**Отрывок для чтения**
'''
Тарковский нащупал корневую точку психического распада современного человека, который добровольно-бессознательно, словно сомнамбула, соглашается с отчуждением себя от себя самого, принимает это коварное искушение. Человек приходит к этому в ходе последовательных, по цепочке, отчуждений от того и от этого -- от любого своего действия, поступка, жеста, а затем и мысли, и "чувства". Он привыкает к неподлинности действий и жестов, к неполноте их искренности, втягивается в эту "игру" и незаметно превращает себя в игровой фантом, в некий инструмент трансляции чужих (под видом "ничейных") импульсов, желаний, мировоззрений, идеологических конвульсий, вкусов. Он словно бы "отдает дань" обществу ("возьмите меня, но отвяжитесь!"), сохраняя за собой свободу проведения досуга; но скоро и здесь маска полностью заслоняет его подлинный лик, который он, впрочем, уже и не может отыскать, "поймать". Некогда бывшее в нем зерно, глубинный "космологический" импульс разворовывается этими отчужденными действиями. И наступает момент, когда человек не может по искренности сказать даже эту патетическую фразу: "Я чужой самому себе, своей глубинной сущности", ибо он никогда уже эту сущность и не ощущает, разве что в редчайшие мгновенья встречи с "неземной" мелодией или с чем-то подобным в дикой природе.

Огромное количество даже стихов (а поэзия -- это предел метафизической искренности) пишется сегодня с отчуждающей установкой, когда строфы сочиняет некий построенный мною "спутник-на-орбите", а не я сам. Ибо я уже не знаю, где я сам, в чем я сам, кто я сам. Я уже мечусь меж осколками взаимоотражающихся зеркал, и все что я хочу -- ловить их отблески и любоваться чудовищными аберрациями монструозных теней. И в эти символические, знаковые аберрационные конструкции играет сегодня искусство, делая человека придатком "виртуального" интеллекта -- монстра, создавшего современную технологическую цивилизацию и пожирающего этот переспелый плод.

Тех, кто не принимает эту "игру" в самоотчуждение, как ни странно,-- единицы в любой созидательной сфере, ибо "правильно" теоретизирующих сравнительно много, а живущих изо дня в день в соответствии со своим теоретизированием, как всегда, кот наплакал. Кого, скажем, по искренности не ужасает одиссея Альберта Швейцера или Симоны Вейль, последовавших, словно Жанна Д'Арк, за своим внутренним зовом?

 

Но почему эти мысли появились у него именно в канун "Зеркала"? Потому что, создавая "Зеркало", он наконец-то "прыгнул в самого себя", так сказать стряхнул с себя накопившуюся от-себя-отчужденность. "Зеркало" стало своего рода инициационным обрядом очищения, снятия наслоившейся "ржавчины". Впервые Тарковский как личность стал в ходе работы вполне "самим собой" и далее до самой смерти сохранял это качество безупречной прямоты (самурайский удар!) экзистенциального жеста. Никаких обходных путей, никаких "эстетических" фантазий.
'''
**Задание 1**
Выпишите из отрывка о Тарковском фрагмент от «Огромное количество даже» до «этот переспелый плод.».
**Задание 2**
Пределом чего в отрывке о Тарковском названа поэзия?

**Сохранённые строки**
'''
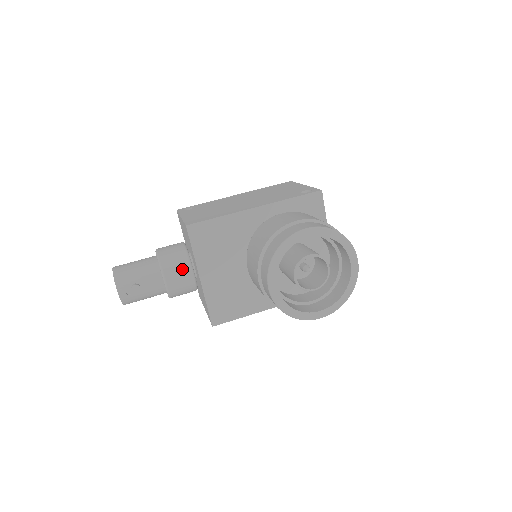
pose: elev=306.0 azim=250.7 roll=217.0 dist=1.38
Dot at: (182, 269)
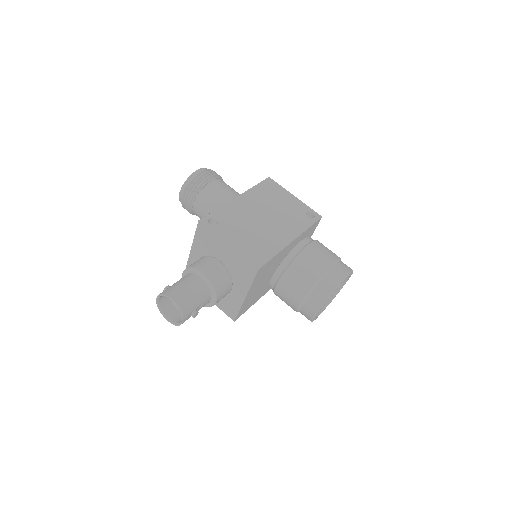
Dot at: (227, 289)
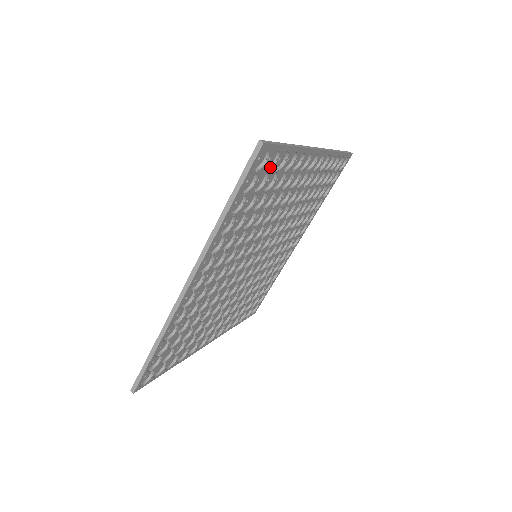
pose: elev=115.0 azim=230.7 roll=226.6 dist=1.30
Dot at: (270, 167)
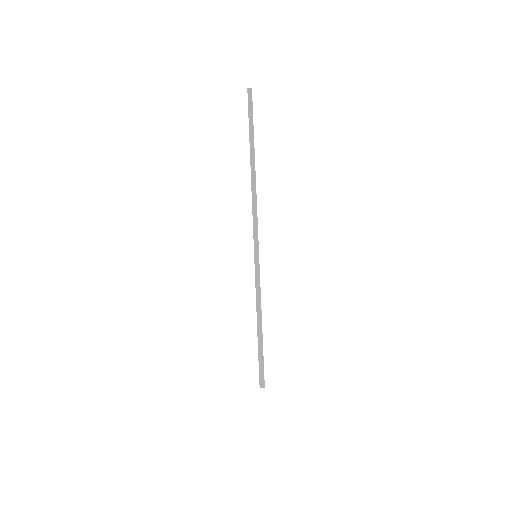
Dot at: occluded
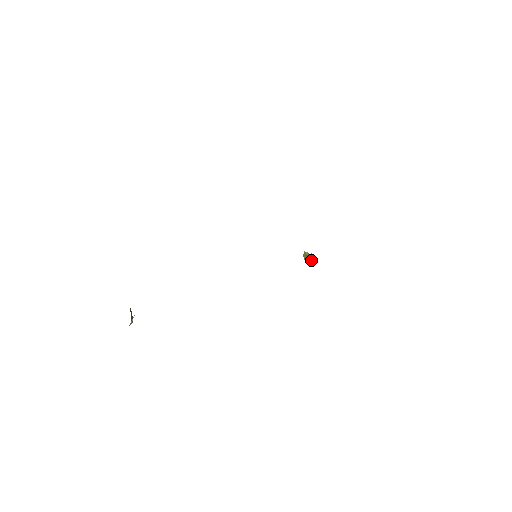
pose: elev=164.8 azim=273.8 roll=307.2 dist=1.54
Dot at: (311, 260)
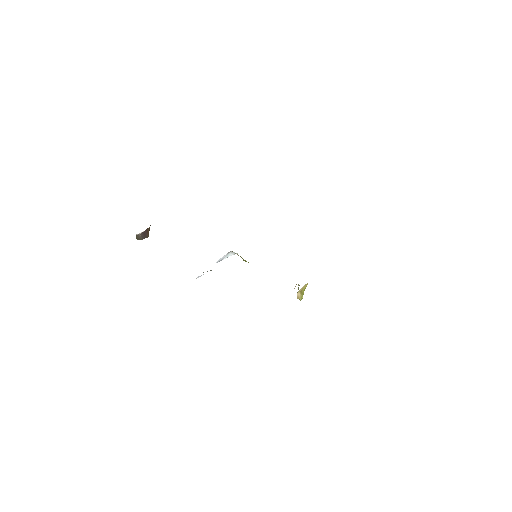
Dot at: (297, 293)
'''
**Ответ на задание 1**
Огромное количество даже стихов (а поэзия -- это предел метафизической искренности) пишется сегодня с отчуждающей установкой, когда строфы сочиняет некий построенный мною "спутник-на-орбите", а не я сам. Ибо я уже не знаю, где я сам, в чем я сам, кто я сам. Я уже мечусь меж осколками взаимоотражающихся зеркал, и все что я хочу -- ловить их отблески и любоваться чудовищными аберрациями монструозных теней. И в эти символические, знаковые аберрационные конструкции играет сегодня искусство, делая человека придатком "виртуального" интеллекта -- монстра, создавшего современную технологическую цивилизацию и пожирающего этот переспелый плод.

**Ответ на задание 2**
Пределом метафизической искренности.